Standing on the surface of a small spherical moon whose radius is \(6.30 \cdot 10^{4} \mathrm{~m}\) and whose mass is \(8.00 \cdot 10^{18} \mathrm{~kg}\) an astronaut throws a rock of mass 2.00 kg straight upward with an initial speed \(40.0 \mathrm{~m} / \mathrm{s}\). (This moon is too small to have an atmosphere.) What maximum height above the surface of the moon will the rock reach?

We have the Universal Law of Gravitation: \[F = G \frac{m_1 m_2}{r^2}\] And the potential energy is given by: \[U = -G \frac{m_1 m_2}{r}\] Here, \(G\) is the gravitational constant, \(m_1\) and \(m_2\) are the masses of the moon and the rock, respectively, and \(r\) is the distance between their centers. The initial kinetic energy (at the moon's surface) can be calculated as: \[K_i = \frac{1}{2} m v^2\] where \(m\) is the mass of the rock, and \(v\) is its initial speed. Now, we will apply the conservation of mechanical energy, i.e., \[K_i + U_i = U_f\] where \(K_i\) is the initial kinetic energy, \(U_i\) is the initial gravitational potential energy, and \(U_f\) is the final gravitational potential energy at the maximum height.

When the astronaut throws the rock from the surface of the moon, the distance between the centers is equal to the moon's radius, \(R\). So, the initial gravitational potential energy is: \[U_i = -G \frac{M m}{R}\] Substitute the given values: \[U_i = - (\text{6.674}\times 10^{-11} \text{ Nm/kg}^2) \frac{(8.00 \times 10^{18} \text{ kg})(2.00 \text{ kg})}{(6.30 \times 10^4 \text{ m})}\] Calculate \(U_i\): \[U_i = -1.681 \times 10^7 \text{ J}\]

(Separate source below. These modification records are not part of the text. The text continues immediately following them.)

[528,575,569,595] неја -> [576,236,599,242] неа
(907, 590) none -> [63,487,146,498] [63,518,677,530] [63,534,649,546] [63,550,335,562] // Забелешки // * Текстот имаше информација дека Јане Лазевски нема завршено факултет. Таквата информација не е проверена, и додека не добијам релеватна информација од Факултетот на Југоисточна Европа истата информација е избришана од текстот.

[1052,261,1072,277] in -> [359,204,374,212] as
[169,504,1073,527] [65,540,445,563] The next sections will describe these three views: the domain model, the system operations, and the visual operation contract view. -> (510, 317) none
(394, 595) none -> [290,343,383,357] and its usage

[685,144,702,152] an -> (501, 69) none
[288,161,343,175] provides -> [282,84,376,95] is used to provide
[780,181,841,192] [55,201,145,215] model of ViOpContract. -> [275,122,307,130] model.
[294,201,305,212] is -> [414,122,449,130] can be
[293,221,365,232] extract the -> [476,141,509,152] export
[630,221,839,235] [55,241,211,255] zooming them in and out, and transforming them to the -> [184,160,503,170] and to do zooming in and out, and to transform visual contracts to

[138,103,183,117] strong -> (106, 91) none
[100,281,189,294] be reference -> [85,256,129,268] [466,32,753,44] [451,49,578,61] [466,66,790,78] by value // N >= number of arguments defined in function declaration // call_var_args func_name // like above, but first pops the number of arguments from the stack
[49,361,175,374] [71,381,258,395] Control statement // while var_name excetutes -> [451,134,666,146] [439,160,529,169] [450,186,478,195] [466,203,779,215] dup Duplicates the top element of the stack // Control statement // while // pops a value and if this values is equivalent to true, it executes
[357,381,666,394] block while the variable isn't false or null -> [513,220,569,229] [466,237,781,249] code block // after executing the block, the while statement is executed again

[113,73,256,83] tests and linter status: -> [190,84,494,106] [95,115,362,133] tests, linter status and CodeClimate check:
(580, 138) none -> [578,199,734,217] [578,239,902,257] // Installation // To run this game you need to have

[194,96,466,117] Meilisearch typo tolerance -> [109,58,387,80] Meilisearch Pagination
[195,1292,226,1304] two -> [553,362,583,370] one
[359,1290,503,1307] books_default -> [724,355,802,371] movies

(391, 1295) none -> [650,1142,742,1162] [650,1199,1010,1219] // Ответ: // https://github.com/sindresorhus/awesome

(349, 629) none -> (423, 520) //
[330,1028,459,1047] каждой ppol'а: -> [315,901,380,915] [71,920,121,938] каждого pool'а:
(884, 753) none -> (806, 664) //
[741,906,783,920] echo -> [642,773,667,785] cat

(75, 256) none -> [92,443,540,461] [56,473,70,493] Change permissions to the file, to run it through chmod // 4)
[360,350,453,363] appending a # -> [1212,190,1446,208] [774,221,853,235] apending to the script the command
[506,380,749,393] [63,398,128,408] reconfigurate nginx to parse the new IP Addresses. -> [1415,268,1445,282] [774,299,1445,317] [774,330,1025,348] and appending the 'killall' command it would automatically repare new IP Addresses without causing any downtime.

Using the initial speed given, we can calculate the initial kinetic energy: \[K_i = \frac{1}{2}m v^2\] Substituting the values: \[K_i = \frac{1}{2}(2.00 \text{ kg})(40.0 \text{ m/s})^2\] Calculate \(K_i\): \[K_i = 1.600 \times 10^3 \text{ J}\]

We know that \(K_i + U_i = U_f\), hence: \[1.600 \times 10^3 \text{ J} - 1.681 \times 10^7 \text{ J} = -G \frac{(8.00 \times 10^{18}\text{ kg})(2.00\text{ kg})}{R_f}\] Solving for \(R_f\): \[R_f = \frac{(8.00 \times 10^{18}\text{ kg})(2.00\text{ kg})(\text{6.674}\times 10^{-11} \text{ Nm/kg}^2)}{1.681 \times 10^7 \text{ J} - 1.600 \times 10^3 \text{ J}}\] Calculate \(R_f\): \[R_f = 6.326 \times 10^4 \text{ m}\]

Now that we have the final radius, we can calculate the maximum height the rock reaches above the moon's surface by subtracting the moon's radius from the final radius: \[H = R_f - R \] Substitute the values: \[H = (6.326 \times 10^4 \text{ m}) - (6.30 \times 10^4 \text{ m})\] Calculate \(H\): \[H = 260 \text{ m}\] The maximum height above the surface of the moon is 260 meters.